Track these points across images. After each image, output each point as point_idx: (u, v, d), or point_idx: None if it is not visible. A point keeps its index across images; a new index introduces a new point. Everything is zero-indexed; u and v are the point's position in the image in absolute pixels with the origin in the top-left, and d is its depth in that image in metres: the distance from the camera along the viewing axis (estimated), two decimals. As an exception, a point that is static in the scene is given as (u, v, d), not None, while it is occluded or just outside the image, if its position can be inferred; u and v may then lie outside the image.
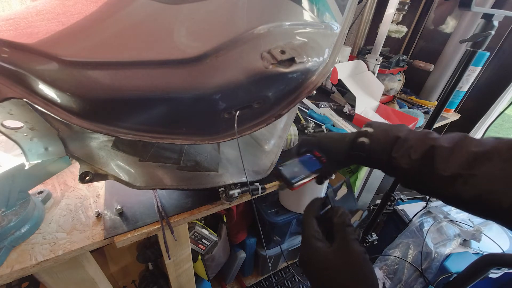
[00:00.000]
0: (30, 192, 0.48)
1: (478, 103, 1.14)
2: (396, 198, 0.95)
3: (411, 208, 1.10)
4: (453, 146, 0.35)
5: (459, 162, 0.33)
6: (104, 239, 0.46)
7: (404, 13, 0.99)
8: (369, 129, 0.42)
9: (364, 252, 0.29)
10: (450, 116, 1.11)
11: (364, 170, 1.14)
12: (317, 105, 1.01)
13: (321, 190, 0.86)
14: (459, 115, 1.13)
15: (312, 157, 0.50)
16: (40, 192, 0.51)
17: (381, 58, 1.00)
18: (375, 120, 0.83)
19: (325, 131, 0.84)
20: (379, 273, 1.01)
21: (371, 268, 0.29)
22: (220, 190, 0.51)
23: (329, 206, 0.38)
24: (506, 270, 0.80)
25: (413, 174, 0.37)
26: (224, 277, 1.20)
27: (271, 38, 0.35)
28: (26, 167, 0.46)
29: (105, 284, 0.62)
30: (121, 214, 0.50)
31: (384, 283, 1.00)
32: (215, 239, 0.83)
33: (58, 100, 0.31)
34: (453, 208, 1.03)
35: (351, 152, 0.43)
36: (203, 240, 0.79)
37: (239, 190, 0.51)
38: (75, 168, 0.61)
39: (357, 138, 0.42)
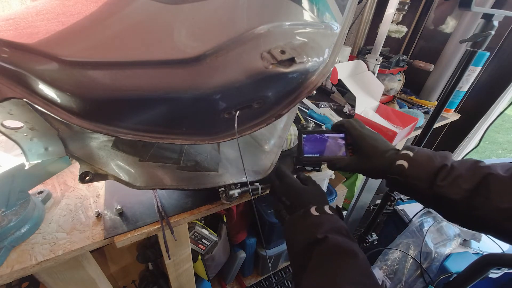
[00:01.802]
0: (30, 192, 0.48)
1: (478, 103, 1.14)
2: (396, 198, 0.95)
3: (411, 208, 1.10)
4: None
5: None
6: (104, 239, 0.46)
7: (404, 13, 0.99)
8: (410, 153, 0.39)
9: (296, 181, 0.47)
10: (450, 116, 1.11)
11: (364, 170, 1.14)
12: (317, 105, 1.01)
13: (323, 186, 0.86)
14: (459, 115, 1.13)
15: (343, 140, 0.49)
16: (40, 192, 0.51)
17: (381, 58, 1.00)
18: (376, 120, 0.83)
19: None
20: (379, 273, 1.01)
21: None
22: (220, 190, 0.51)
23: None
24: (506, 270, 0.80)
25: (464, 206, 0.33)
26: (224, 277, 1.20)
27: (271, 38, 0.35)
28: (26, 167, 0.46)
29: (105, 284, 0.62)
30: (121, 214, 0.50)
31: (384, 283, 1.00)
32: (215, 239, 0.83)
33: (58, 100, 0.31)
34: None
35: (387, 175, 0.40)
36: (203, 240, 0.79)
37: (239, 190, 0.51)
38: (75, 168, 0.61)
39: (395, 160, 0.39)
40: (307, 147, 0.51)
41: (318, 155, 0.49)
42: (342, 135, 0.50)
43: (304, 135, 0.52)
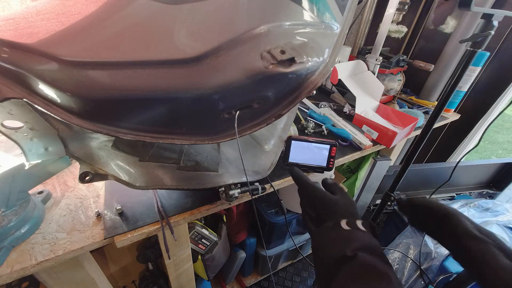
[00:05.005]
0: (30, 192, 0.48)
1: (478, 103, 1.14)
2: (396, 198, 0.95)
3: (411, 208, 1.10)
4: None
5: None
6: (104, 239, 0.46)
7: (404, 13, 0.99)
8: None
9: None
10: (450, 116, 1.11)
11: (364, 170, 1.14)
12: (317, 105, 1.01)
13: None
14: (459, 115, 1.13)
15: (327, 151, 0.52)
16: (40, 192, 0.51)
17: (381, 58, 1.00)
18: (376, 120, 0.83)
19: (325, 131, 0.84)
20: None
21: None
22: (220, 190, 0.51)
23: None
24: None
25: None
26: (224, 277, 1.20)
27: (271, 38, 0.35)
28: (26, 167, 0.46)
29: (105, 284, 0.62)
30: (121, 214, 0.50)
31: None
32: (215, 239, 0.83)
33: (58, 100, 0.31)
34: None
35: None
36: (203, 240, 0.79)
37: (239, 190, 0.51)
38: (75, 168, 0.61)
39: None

**Directions:** One exact copy of the data is required, and it should hold no pictures.

**Written answer:**
Track these points across images. After each image, output each point as point_idx: (u, v, d), or point_idx: None if it is not visible. A point keeps its index across images; a new index introduces a new point. Everything is zero-indexed; u and v are the point's position in the image in absolute pixels with the origin in the top-left, and d is its depth in that image in metres: the distance from the camera along the viewing axis (estimated), two decimals. As an exception, a point that is static in the scene is given as (u, v, d), not None, while it is occluded or just outside the image, if its position can be inferred; u and v may then lie outside the image.
[00:00.000]
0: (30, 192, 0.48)
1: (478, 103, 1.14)
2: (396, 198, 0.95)
3: (411, 208, 1.10)
4: (453, 146, 0.35)
5: (459, 162, 0.33)
6: (104, 239, 0.46)
7: (404, 13, 0.99)
8: (369, 129, 0.42)
9: (364, 252, 0.29)
10: (450, 116, 1.11)
11: (364, 170, 1.14)
12: (317, 105, 1.01)
13: (321, 190, 0.86)
14: (459, 115, 1.13)
15: (312, 157, 0.50)
16: (40, 192, 0.51)
17: (381, 58, 1.00)
18: (375, 120, 0.83)
19: (325, 131, 0.84)
20: (379, 273, 1.01)
21: (371, 268, 0.29)
22: (220, 190, 0.51)
23: (329, 206, 0.38)
24: (506, 270, 0.80)
25: (413, 174, 0.37)
26: (224, 277, 1.20)
27: (271, 38, 0.35)
28: (26, 167, 0.46)
29: (105, 284, 0.62)
30: (121, 214, 0.50)
31: (384, 283, 1.00)
32: (215, 239, 0.83)
33: (58, 100, 0.31)
34: (453, 208, 1.03)
35: (351, 152, 0.43)
36: (203, 240, 0.79)
37: (239, 190, 0.51)
38: (75, 168, 0.61)
39: (357, 138, 0.42)
[00:01.802]
0: (30, 192, 0.48)
1: (478, 103, 1.14)
2: (396, 198, 0.95)
3: (411, 208, 1.10)
4: None
5: None
6: (104, 239, 0.46)
7: (404, 13, 0.99)
8: (410, 153, 0.39)
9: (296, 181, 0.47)
10: (450, 116, 1.11)
11: (364, 170, 1.14)
12: (317, 105, 1.01)
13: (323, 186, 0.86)
14: (459, 115, 1.13)
15: (343, 140, 0.49)
16: (40, 192, 0.51)
17: (381, 58, 1.00)
18: (376, 120, 0.83)
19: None
20: (379, 273, 1.01)
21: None
22: (220, 190, 0.51)
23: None
24: (506, 270, 0.80)
25: (464, 206, 0.33)
26: (224, 277, 1.20)
27: (271, 38, 0.35)
28: (26, 167, 0.46)
29: (105, 284, 0.62)
30: (121, 214, 0.50)
31: (384, 283, 1.00)
32: (215, 239, 0.83)
33: (58, 100, 0.31)
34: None
35: (387, 175, 0.40)
36: (203, 240, 0.79)
37: (239, 190, 0.51)
38: (75, 168, 0.61)
39: (395, 160, 0.39)
40: (307, 147, 0.51)
41: (318, 155, 0.49)
42: (342, 135, 0.50)
43: (304, 135, 0.52)
[00:05.005]
0: (30, 192, 0.48)
1: (478, 103, 1.14)
2: (396, 198, 0.95)
3: (411, 208, 1.10)
4: None
5: None
6: (104, 239, 0.46)
7: (404, 13, 0.99)
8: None
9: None
10: (450, 116, 1.11)
11: (364, 170, 1.14)
12: (317, 105, 1.01)
13: None
14: (459, 115, 1.13)
15: (327, 151, 0.52)
16: (40, 192, 0.51)
17: (381, 58, 1.00)
18: (376, 120, 0.83)
19: (325, 131, 0.84)
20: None
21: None
22: (220, 190, 0.51)
23: None
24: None
25: None
26: (224, 277, 1.20)
27: (271, 38, 0.35)
28: (26, 167, 0.46)
29: (105, 284, 0.62)
30: (121, 214, 0.50)
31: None
32: (215, 239, 0.83)
33: (58, 100, 0.31)
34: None
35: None
36: (203, 240, 0.79)
37: (239, 190, 0.51)
38: (75, 168, 0.61)
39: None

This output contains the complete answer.